MicroBlocks is a free, Scratch-like programming language specifically designed for microcontrollers. With MicroBlocks, scripts run immediately right on the micro:bit without downloading, which means you can explore blocks and easily test your code.  The code continues to run when the micro:bit is disconnected from the computer, making MicroBlocks perfect for programming the Finch Robot!


To use MicroBlocks with the Finch, you will need a computer – Windows, Mac, Chromebooks, and Linux are all supported. Start by downloading and installing MicroBlocks from this page.

Insert a micro:bit into the Finch and connect the micro:bit to the computer with the USB cable.

Next, open MicroBlocks. Click the Settings icon and choose update firmware on board. Choose OK when MicroBlocks asks you for permission. Your computer may pop up a window that says the micro:bit has been disconnected. Don’t worry, this is normal.

If you are on a Chromebook, the app cannot install the file automatically. Follow the instructions in the app to download the file onto your micro:bit and connect.

Once MicroBlocks has been installed on the micro:bit and your Finch is connected, you will see a green circle by the Connect button.

Next, click the + sign by Libraries and choose [] Other. Select Finch.ulib and then click Open.

Now you will see a Finch menu in MicroBlocks that contains the blocks you will use to control the Finch.

Using MicroBlocks

Before you start programming, make sure that the Finch is turned on!

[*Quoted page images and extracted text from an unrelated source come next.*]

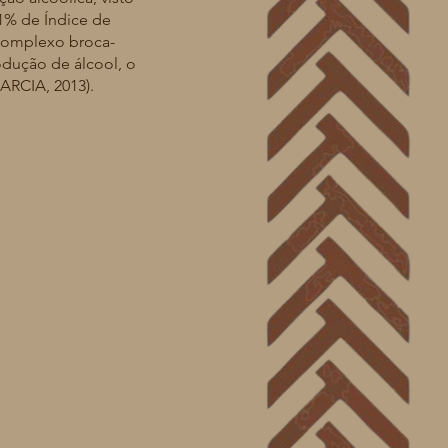
% de Índice de
 complexo broca-
dução de álcool, o
GARCIA, 2013).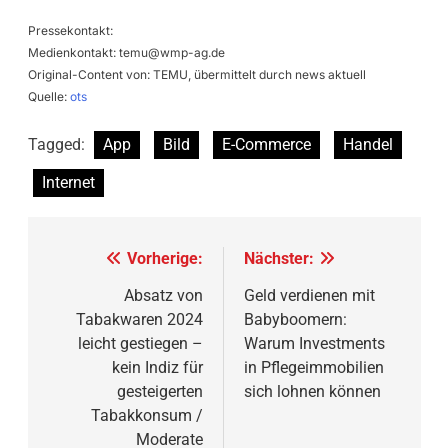
Pressekontakt:
Medienkontakt:
temu@wmp-ag.de
Original-Content von: TEMU, übermittelt durch news aktuell
Quelle:
ots
Tagged:
App
Bild
E-Commerce
Handel
Internet
Beitragsnavigation
Vorherige:
Nächster:
Absatz von
Geld verdienen mit
Tabakwaren 2024
Babyboomern:
leicht gestiegen –
Warum Investments
kein Indiz für
in Pflegeimmobilien
gesteigerten
sich lohnen können
Tabakkonsum /
Moderate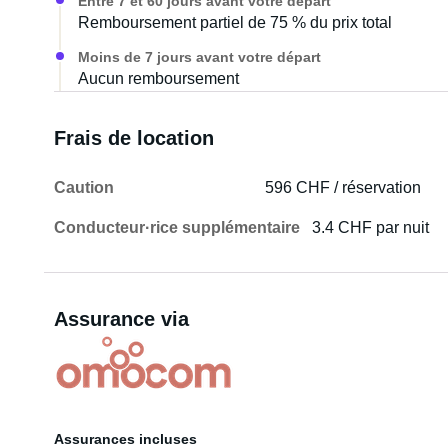
Entre 7 et 60 jours avant votre départ
Remboursement partiel de 75 % du prix total
Moins de 7 jours avant votre départ
Aucun remboursement
Frais de location
Caution
596 CHF / réservation
Conducteur·rice supplémentaire
3.4 CHF par nuit
Assurance via
Assurances incluses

In MicroBlocks, you can click on blocks to run them, just like you can in Scratch. For example, drag a Finch Beak block into the work area and set the R parameter to 100%. if you tap on this block, the Finch’s beak will turn red.

As you write programs, they are automatically downloaded to the micro:bit. As an example, this program makes the beak blink 10 times when button A on the micro:bit is pressed. All the yellow blocks can be found on the Control menu. Run this program once, and then disconnect the USB cord from the micro:bit. You can still press button A to run the program!

To change your program, reconnect the USB cord. Make sure that the Connect icon turns green in MicroBlocks to indicate that the robot is connected.

Finch Blocks

The table below contains brief descriptions of all the Finch blocks in MicroBlocks. You can also use the blocks on the Output and Input menus to write programs that use the LEDs and sensors of the micro:bit in the Finch. Don’t use the blocks on the Pins menu when writing programs for the Finch. The pins are used by the Finch, so these blocks may cause unexpected behavior.

Finch Block Description
Sets the tri-color LED in the Finch beak  to the color specified by red, green, and blue brightness values. The values range from 0% to 100%.
Sets one or all of the tri-color LEDs in the Finch tail to the color specified by red, green, and blue brightness values. The values range from 0% to 100%.
Moves the Finch forward or back for a given distance at a given speed (0-100%).
Turns the Finch right or left a given angle at a given speed (0-100%).
Sets the rotation speeds of the left and right Finch wheels to values from -100 to 100%.
Stops the Finch wheels.
Returns the value of the Finch distance sensor in cm.
Returns the value of the right or left Finch light sensor from 0 to 100.
Returns the value of the right or left Finch line tracking sensor from 0 to 100.
Sets the value of the left and right encoders to zero.
Returns the number of rotations that the right or left wheel has turned. Each rotation is divided into 100 units, so this function will return 100 for one full wheel rotation.
Returns the value of the Finch accelerometer in the x, y, or z direction.
Returns the orientation of the Finch as a string. The options are “Level”, “Beak up”, “Beak down”, “Tilt left,” “Tilt right”, “Upside down”, and “In between”.
Reads the value of the battery in milliVolts. You may start to see strange behavior when the value is below 3276 mV.

Example Program

Since programs written in MicroBlocks are automatically downloaded to the micro:bit, it is an excellent choice for writing programs for the Finch. The robot can then be disconnected from the computer to roam its environment.

To create a basic program to move and avoid obstacles, use the distance sensor to detect when the Finch is near a wall or another obstacle. If the Finch detects an obstacle, it should back up and turn. Otherwise, it should drive forward. Basic code for this is shown here. After you have a basic program working, modify it to try something new!